10.2 C. E coli is the most common etiology for traveler’s diarrhea.
10.3 E. Vibrio is a common cause of diarrhea among people who eat raw
seafood.
10.4 A. Rotavirus is a common etiology for watery diarrhea, especially in the
winter.
10.5 D. Although any antibiotic can cause C difficile colitis, clindamycin,
cephalosporins, and penicillins are the most commonly implicated.
10.6 C. Metronidazole or oral vancomycin can be used to treat C difficile.
Ciprofloxacin and azithromycin can be used for treatment of traveler’s
diarrhea. Loperamide can decrease the frequency of bowel movements but
is contraindicated in any patient with suspected C difficile colitis.

CLINICAL PEARLS
Most acute diarrheas are self-limited.

Be cautious when assessing diarrhea in a child, elderly patient, or


immunosuppressed host.

Dehydration, bloody diarrhea, high fever, and diarrhea that do not respond to therapy
after 48 hours are warning signs of possible complicated diarrhea.

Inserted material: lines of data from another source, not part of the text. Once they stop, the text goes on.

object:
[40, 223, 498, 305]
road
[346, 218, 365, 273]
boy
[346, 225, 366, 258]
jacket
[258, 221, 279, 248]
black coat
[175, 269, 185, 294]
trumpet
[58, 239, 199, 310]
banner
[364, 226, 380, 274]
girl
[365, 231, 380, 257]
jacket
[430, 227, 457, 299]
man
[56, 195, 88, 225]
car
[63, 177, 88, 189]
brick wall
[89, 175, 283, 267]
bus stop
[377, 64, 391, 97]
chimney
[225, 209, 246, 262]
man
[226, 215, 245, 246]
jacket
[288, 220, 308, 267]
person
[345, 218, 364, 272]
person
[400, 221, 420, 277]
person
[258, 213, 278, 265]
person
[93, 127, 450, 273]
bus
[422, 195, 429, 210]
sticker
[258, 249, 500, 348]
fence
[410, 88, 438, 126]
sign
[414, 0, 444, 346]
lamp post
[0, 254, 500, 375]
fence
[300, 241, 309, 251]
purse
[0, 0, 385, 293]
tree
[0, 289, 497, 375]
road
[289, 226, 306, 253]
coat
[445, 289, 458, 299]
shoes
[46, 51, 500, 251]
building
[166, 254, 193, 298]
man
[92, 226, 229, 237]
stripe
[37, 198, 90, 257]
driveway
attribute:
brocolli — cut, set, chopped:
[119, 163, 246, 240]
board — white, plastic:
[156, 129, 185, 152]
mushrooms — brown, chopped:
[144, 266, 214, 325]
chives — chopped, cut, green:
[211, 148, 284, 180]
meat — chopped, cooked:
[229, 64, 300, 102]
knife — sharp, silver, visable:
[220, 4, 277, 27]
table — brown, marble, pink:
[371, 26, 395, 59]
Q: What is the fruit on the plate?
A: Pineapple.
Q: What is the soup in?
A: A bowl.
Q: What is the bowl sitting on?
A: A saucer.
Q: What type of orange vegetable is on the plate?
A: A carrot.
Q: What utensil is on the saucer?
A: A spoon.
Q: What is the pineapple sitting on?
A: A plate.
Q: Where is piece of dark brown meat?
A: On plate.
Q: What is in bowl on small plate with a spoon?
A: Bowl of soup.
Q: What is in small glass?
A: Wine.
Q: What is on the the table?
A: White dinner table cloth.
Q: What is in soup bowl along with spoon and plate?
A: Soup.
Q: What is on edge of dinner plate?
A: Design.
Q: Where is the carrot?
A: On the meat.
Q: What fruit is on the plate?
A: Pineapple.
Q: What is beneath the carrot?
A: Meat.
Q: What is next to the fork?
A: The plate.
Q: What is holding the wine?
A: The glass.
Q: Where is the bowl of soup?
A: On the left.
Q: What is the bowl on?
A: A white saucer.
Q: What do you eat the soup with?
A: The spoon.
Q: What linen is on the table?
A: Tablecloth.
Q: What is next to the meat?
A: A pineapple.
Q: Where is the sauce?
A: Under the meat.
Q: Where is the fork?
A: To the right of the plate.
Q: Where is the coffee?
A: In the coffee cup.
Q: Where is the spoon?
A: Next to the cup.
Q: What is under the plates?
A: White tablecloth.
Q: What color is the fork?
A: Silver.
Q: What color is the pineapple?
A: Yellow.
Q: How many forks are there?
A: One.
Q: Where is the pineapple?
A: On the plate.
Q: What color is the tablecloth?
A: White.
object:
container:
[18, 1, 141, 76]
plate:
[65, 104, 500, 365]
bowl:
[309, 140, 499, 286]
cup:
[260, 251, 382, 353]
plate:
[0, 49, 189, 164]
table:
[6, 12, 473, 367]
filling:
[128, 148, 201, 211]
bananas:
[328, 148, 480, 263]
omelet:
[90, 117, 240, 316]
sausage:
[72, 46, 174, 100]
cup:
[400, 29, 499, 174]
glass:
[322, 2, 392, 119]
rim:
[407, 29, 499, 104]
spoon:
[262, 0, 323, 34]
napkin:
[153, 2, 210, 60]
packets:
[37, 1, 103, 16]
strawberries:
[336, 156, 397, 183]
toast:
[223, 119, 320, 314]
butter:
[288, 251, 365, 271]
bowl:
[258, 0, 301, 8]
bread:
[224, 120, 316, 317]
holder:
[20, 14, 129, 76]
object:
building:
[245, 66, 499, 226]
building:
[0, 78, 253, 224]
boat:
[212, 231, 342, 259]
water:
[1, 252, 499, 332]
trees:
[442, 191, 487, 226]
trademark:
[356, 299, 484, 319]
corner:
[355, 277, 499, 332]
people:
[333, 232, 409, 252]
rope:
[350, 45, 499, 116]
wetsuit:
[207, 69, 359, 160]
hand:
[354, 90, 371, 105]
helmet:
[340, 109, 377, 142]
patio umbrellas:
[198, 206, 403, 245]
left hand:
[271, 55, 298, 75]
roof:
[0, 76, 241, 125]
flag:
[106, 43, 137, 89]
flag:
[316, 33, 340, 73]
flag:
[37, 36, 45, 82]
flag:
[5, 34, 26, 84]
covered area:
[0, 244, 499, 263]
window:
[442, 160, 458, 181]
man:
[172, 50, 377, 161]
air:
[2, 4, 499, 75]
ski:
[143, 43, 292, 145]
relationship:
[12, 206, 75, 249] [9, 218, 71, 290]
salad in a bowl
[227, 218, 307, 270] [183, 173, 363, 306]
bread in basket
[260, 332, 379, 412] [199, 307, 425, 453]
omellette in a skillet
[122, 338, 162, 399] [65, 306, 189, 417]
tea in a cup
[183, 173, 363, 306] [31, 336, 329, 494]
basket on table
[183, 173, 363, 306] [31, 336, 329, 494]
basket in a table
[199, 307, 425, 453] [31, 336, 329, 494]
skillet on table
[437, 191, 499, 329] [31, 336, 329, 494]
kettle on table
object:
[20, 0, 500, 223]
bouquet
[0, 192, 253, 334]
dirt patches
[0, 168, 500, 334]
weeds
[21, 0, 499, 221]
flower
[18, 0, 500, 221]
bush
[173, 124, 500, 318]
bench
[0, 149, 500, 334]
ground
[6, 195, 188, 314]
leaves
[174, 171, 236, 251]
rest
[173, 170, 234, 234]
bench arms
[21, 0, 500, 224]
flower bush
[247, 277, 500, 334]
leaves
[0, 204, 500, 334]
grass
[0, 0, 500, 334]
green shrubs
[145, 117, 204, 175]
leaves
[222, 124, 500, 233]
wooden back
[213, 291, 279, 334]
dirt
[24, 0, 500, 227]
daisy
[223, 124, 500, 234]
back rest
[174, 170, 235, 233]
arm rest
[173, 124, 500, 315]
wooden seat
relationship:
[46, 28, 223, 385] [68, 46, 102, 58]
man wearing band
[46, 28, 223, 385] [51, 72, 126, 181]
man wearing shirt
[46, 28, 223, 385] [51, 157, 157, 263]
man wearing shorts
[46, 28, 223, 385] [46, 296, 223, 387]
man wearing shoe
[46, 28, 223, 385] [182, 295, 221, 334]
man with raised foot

In general, acute, uncomplicated diarrhea can be treated with oral electrolyte and
fluid replacement.

REFERENCES
Barr W, Smith A. Acute diarrhea in adults. Am Fam Physician. 2014;89(3):180-189.
Centers for Disease Control and Prevention. Travelers’ health—2014 Yellow Book. Available
at: http://wwwnc.cdc.gov/travel/page/yellowbook-home. Accessed May 24, 2015.
Kligler B, Cohrssen A. Probiotics. Am Fam Physician. 2008;18(9):1073-1078.
LaRocque RC, Ryan ET, Calderwood SB. Acute infectious diarrheal diseases and bacterial
food poisoning. In: Kasper D, Fauci A, Hauser S, et al, eds. Harrison’s Principles of
Internal Medicine. 19th ed. New York, NY: McGraw-Hill Education; 2015. Available at:
http://accessmedicine.mhmedical.com/content.aspx?bookid=1130&sectionid=79734063.
Accessed May 24, 2015.
Yates J. Traveler’s diarrhea. Am Fam Physician. 2005;71:2095-2100, 2107-2108.